São Paulo- A retração nos preços do alimentos, constatada no Índice Nacional de Preços ao Consumidor Amplo (IPCA) do mês de julho, divulgado ontem pelo IBGE, se deve ao início da entrada no mercado dos produtos da safra de inverno, principalmente feijão e trigo, além da forte queda das cotações das commodities agrícolas no mercado internacional. Esta é opinião do pesquisador José Sidnei Gonçalves, do Instituto de Economia Agrícola (IEA), da Secretaria de Agricultura e Abastecimento de São Paulo.
Segundo o pesquisador, o menor peso dos alimentos sobre a inflação deve se manter até outubro, quando o plantio da safra de verão dos grãos estará definido. ''Se o cenário for muito favorável ao cultivo de milho e soja, haverá uma pressão sobre a área de alimentos básicos na região Centro-Sul, principalmente feijão. Outro fator é que a rentabilidade da soja e do milho atrai os grandes produtores, que obtém maiores produtividades.
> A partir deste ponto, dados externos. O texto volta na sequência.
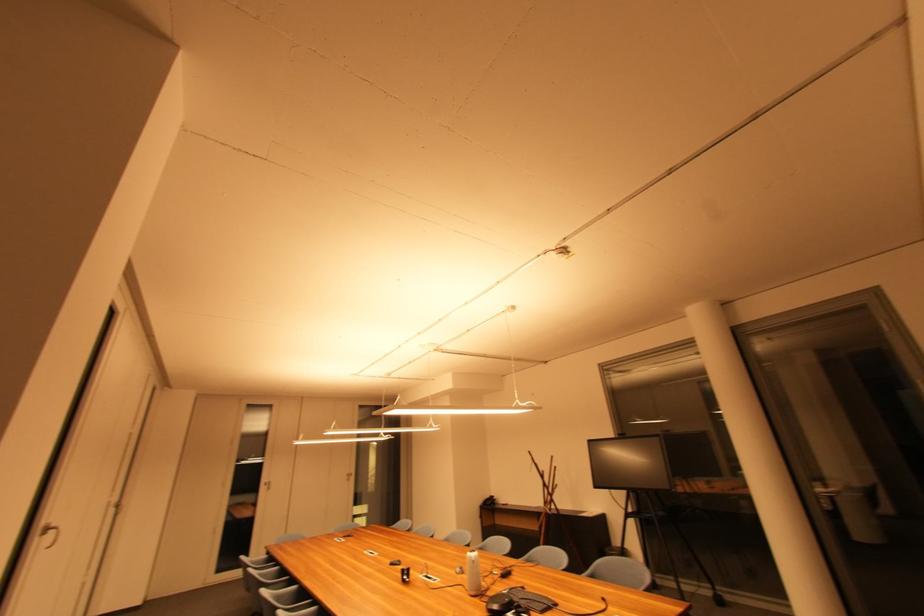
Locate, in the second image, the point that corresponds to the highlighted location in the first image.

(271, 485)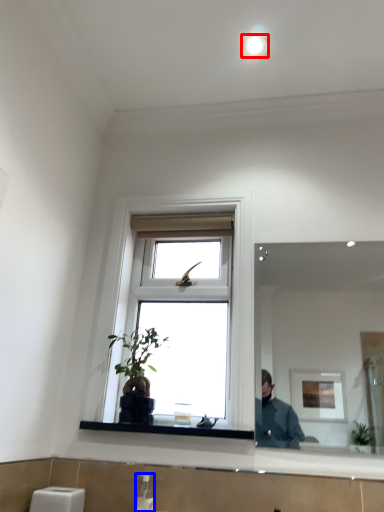
Question: Among these objects, which one is nearest to the camera, light fixture (highlighted by a red box) or soap dispenser (highlighted by a blue box)?

Choices:
 (A) light fixture
 (B) soap dispenser

Answer: (B)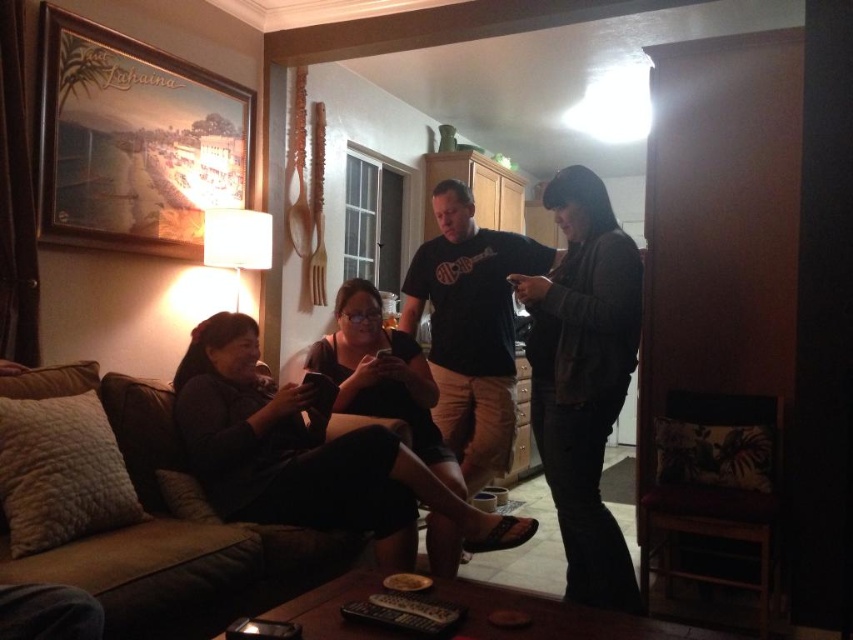
Does point (352, 452) come in front of point (634, 244)?

Yes.

Does dark gray fabric couch at lower left appear under dark gray sweater at center?

Yes, dark gray fabric couch at lower left is below dark gray sweater at center.

Where is `dark gray fabric couch at lower left`? The width and height of the screenshot is (853, 640). dark gray fabric couch at lower left is located at coordinates (315, 458).

I want to click on dark gray fabric couch at lower left, so click(x=315, y=458).

Is point (376, 506) less distant than point (457, 328)?

Yes, it is in front of point (457, 328).

Which is behind, point (328, 520) or point (512, 401)?

Positioned behind is point (512, 401).

Locate an element on the screen. dark gray fabric couch at lower left is located at coordinates (315, 458).

Consider the image. Who is positioned more to the right, dark gray sweater at center or black cotton t-shirt at center?

Positioned to the right is dark gray sweater at center.

Who is more distant from viewer, (573, 552) or (509, 353)?

The point (509, 353) is more distant.

At what (x,y) coordinates should I click in order to perform the action: click on dark gray sweater at center. Please return your answer as a coordinate pair (x, y). Image resolution: width=853 pixels, height=640 pixels. Looking at the image, I should click on (583, 378).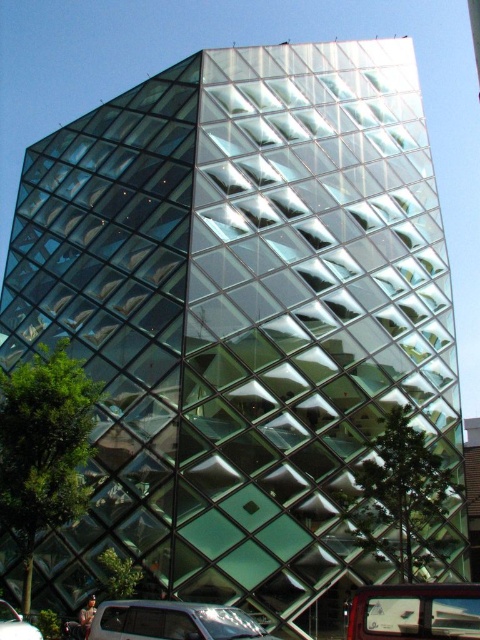
From the picture: Between metallic silver car at lower right and metallic silver car at lower left, which one appears on the left side from the viewer's perspective?

metallic silver car at lower left

Does point (385, 620) come in front of point (0, 637)?

Yes, it is.

This screenshot has width=480, height=640. I want to click on metallic silver car at lower right, so click(x=416, y=611).

Can you confirm if matte silver van at lower center is bigger than metallic silver car at lower left?

No, matte silver van at lower center is not bigger than metallic silver car at lower left.

Between matte silver van at lower center and metallic silver car at lower left, which one has less height?

matte silver van at lower center is shorter.

Image resolution: width=480 pixels, height=640 pixels. I want to click on matte silver van at lower center, so click(x=172, y=621).

Where is `matte silver van at lower center`? The image size is (480, 640). matte silver van at lower center is located at coordinates (172, 621).

Between point (396, 584) and point (168, 632), which one is positioned in front?

Point (168, 632)

Is metallic silver car at lower right further to camera compared to matte silver van at lower center?

No, metallic silver car at lower right is in front of matte silver van at lower center.

The width and height of the screenshot is (480, 640). Find the location of `metallic silver car at lower right`. metallic silver car at lower right is located at coordinates (416, 611).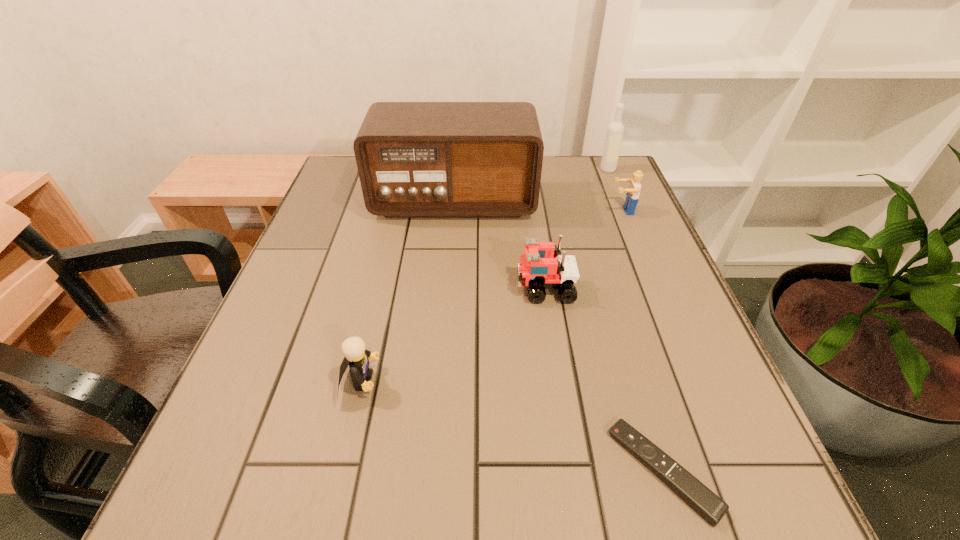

No IPCA divulgado ontem, o grupo Alimentação e Bebidas, que vinha apresentando resultados crescentes nos últimos meses, ficou bem menor. Passou de 2,11% em junho para 1,05% em julho.
A maioria dos produtos alimentícios que compõe o IPCA mostrou menor crescimento de preços de um mês para o outro. As carnes passaram de 6,91% em junho para 4,35% em julho, mas ''mesmo com redução na taxa, mais uma vez ficaram com a maior contribuição individual do mês: 0,09 ponto percentual'', diz a nota do IBGE. Um dos destaques do levantamento foi o arroz, cujo preço passou de alta de 9,90% de junho para uma queda 0,51% em julho.